For the most part, the animals featured were an array of wild cats, birds from around Peru and a few exotic creatures such as lions and American owls thrown in to boot. On to the pictures!
¿Hay osos en el zoológico? Sí los hay. That’s an inside joke for our pals at KATC who have read the same paper copy of a Level C text in the neighborhood of 1 million times. (Translation: Are their bears at the zoo? Yes, there are.)
The various monkeys were probably mine and Cole’s favorite exhibits at the zoo. Though Cole was also pretty excited about the ducks, too (no picture, because, well they were ducks and I’ve seen a lot of those in my life).
On the other hand, I did feel compelled to take a photo of this squirrel because I was so tickled by the idea of a squirrel being on exhibit at a zoo. (In Seattle, the squirrel “exhibit” at the zoo is literally the whole zoo).

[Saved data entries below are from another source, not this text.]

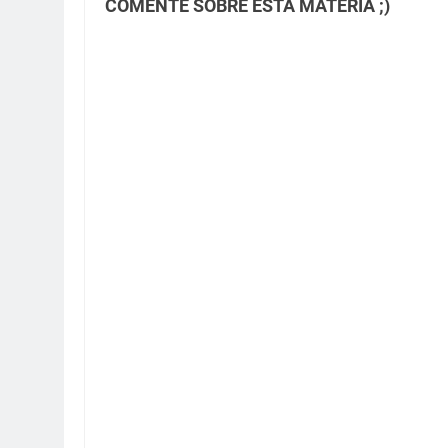
COMENTE SOBRE ESTA MATÉRIA ;)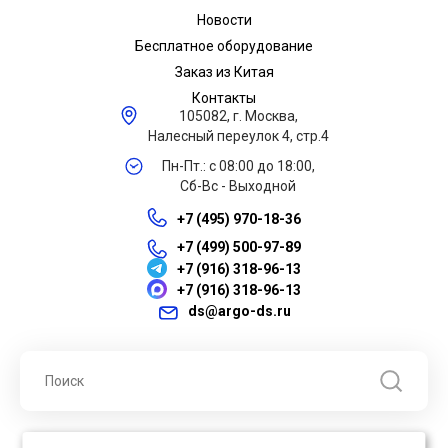
Новости
Бесплатное оборудование
Заказ из Китая
Контакты
105082, г. Москва,
Налесный переулок 4, стр.4
Пн-Пт.: с 08:00 до 18:00,
Сб-Вс - Выходной
+7 (495) 970-18-36
+7 (499) 500-97-89
+7 (916) 318-96-13
+7 (916) 318-96-13
ds@argo-ds.ru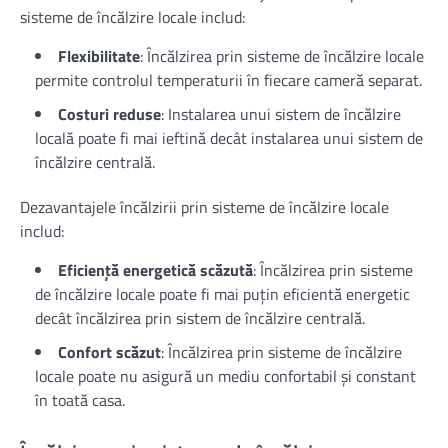
sisteme de încălzire locale includ:
Flexibilitate
: Încălzirea prin sisteme de încălzire locale
permite controlul temperaturii în fiecare cameră separat.
Costuri reduse
: Instalarea unui sistem de încălzire
locală poate fi mai ieftină decât instalarea unui sistem de
încălzire centrală.
Dezavantajele încălzirii prin sisteme de încălzire locale
includ:
Eficiență energetică scăzută
: Încălzirea prin sisteme
de încălzire locale poate fi mai puțin eficientă energetic
decât încălzirea prin sistem de încălzire centrală.
Confort scăzut
: Încălzirea prin sisteme de încălzire
locale poate nu asigură un mediu confortabil și constant
în toată casa.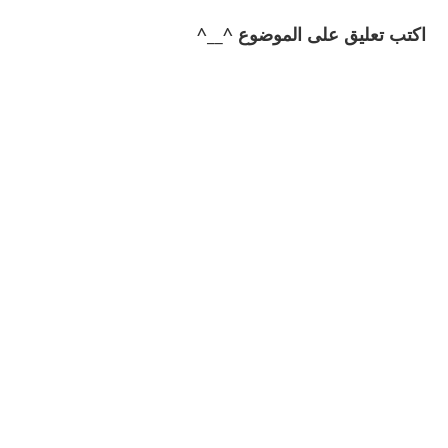
اكتب تعليق على الموضوع ^__^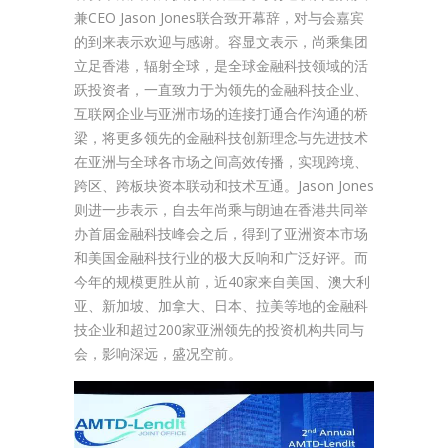
兼CEO Jason Jones联合致开幕辞，对与会嘉宾
的到来表示欢迎与感谢。容显文表示，尚乘集团
立足香港，辐射全球，是全球金融科技领域的活
跃投资者，一直致力于为领先的金融科技企业、
互联网企业与亚洲市场的连接打通合作沟通的桥
梁，将更多领先的金融科技创新理念与先进技术
在亚洲与全球各市场之间高效传播，实现跨境、
跨区、跨板块资本联动和技术互通。Jason Jones
则进一步表示，自去年尚乘与朗迪在香港共同举
办首届金融科技峰会之后，得到了亚洲资本市场
和美国金融科技行业的极大反响和广泛好评。而
今年的规模更胜从前，近40家来自美国、澳大利
亚、新加坡、加拿大、日本、拉美等地的金融科
技企业和超过200家亚洲领先的投资机构共同与
会，影响深远，盛况空前。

Meg and I both thought we had seen ostriches before. I think we were wrong. It’s hard to tell in this picture, but this guy (gal? We got close, but not THAT close) is HUGE! Like twice the size of the emus (at least).
While the ostrich, monkeys and big cats stole our attention, I’m fairly certain the giant gringo with the blond baby on his back was the most exotic thing on display for the locals in attendance. In particular one group of 12-/13-year-old girls crosssd our path several times and were quite taken with Cole–whispering, pointing and giggling each time we intersected. Meg and I were considerably less enamored with them though, as they poked at our inner annoyed teacher by blatantly ignoring the ample signage and kept feeding the animals from their backpacks.
If you go
Hours: 8 am – 6 pm M-Su
Tickets: 4 soles (adults); 2 soles kids
Getting there: Taxi from the central plaza should be about 6 soles.
Tips: Wear bug spray and sunscreen. Be prepared to walk up and down hill (not the best activity for your first couple days at altitude). Bring water.